Фрагмент документа ->
+ + + + + + +

Но вдруг наконец оказывается, что «глина» уже не желает так легко поддаваться, принимать именно ту форму, те линии и округлости, которые пытаются ей налепить: она уже противится, она уже чувствует, что «ее гнетут», что ей, кажется, лучше было быть дикой и одинокой, чем вот так вот втискиваться в чуждые формы и, разделяя одиночество, попадать в рабство. Скульптор негодует, делает большие усилия, накладывает новые «мазки» или епитимии «за непослушание». Начинается «брань», но далеко не «духовная». Какая-то невидимая рука рушит все то, что лепилось, строилось с таким усилием и ревностью, она же правит все в ином направлении, дает иные черты, как будто отнимает у скульптора его «детище» и лепит что-то иное, по иному образу. Кто это? Что за неведомая сила так властно действует? Он думает, что это «страсти», что это та жесткая, злая примесь, которую надо удалить из глины, и она сделается окончательно послушной его руке…

Здесь начинается борьба с Богом – присвоение себе того, кто принадлежит единственно Ему! Нет, надо скорее отдать, отдать этого человека Богу – истинному его Отцу, Тому, Кто совершенно свято любит его, Чей образ он являет и Кто один только может очистить в нем этот Свой образ, восстановить его природную красоту, ваять и оттачивать это Свое творение до подобия Себе, привести к обОжению! Надо отдать целиком, не уворовывая себе ни малейшую частичку не принадлежащего нам.

+ + + + + + +

Записи ->
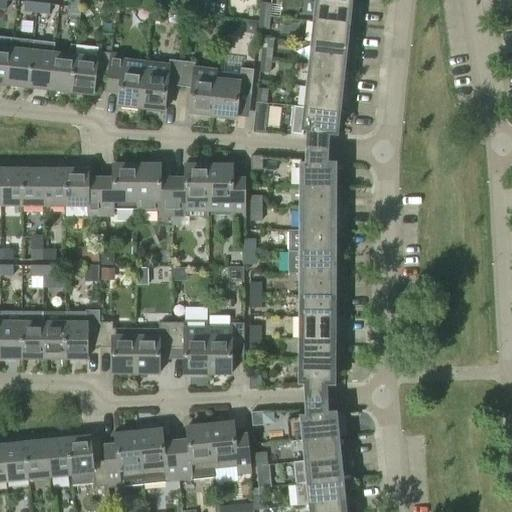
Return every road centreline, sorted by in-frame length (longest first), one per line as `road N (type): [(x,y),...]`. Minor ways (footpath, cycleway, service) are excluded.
road 1 (residential): [(0,112),(72,120),(93,139),(389,152)]
road 2 (residential): [(0,387),(65,385),(97,407),(387,394)]
road 3 (residential): [(494,145),(506,371)]
road 4 (residential): [(388,377),(389,152)]
road 5 (residential): [(389,152),(406,0)]
road 6 (residential): [(471,0),(494,145)]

+ + + + + + +

Задание -> Повторите дословно часть фрагмента документа, начиная со слов «Здесь начинается борьба» и заканчивая словами «не принадлежащего нам.». Записи не связаны с фрагментом документа.

Решение задачи ->
Здесь начинается борьба с Богом – присвоение себе того, кто принадлежит единственно Ему! Нет, надо скорее отдать, отдать этого человека Богу – истинному его Отцу, Тому, Кто совершенно свято любит его, Чей образ он являет и Кто один только может очистить в нем этот Свой образ, восстановить его природную красоту, ваять и оттачивать это Свое творение до подобия Себе, привести к обОжению! Надо отдать целиком, не уворовывая себе ни малейшую частичку не принадлежащего нам.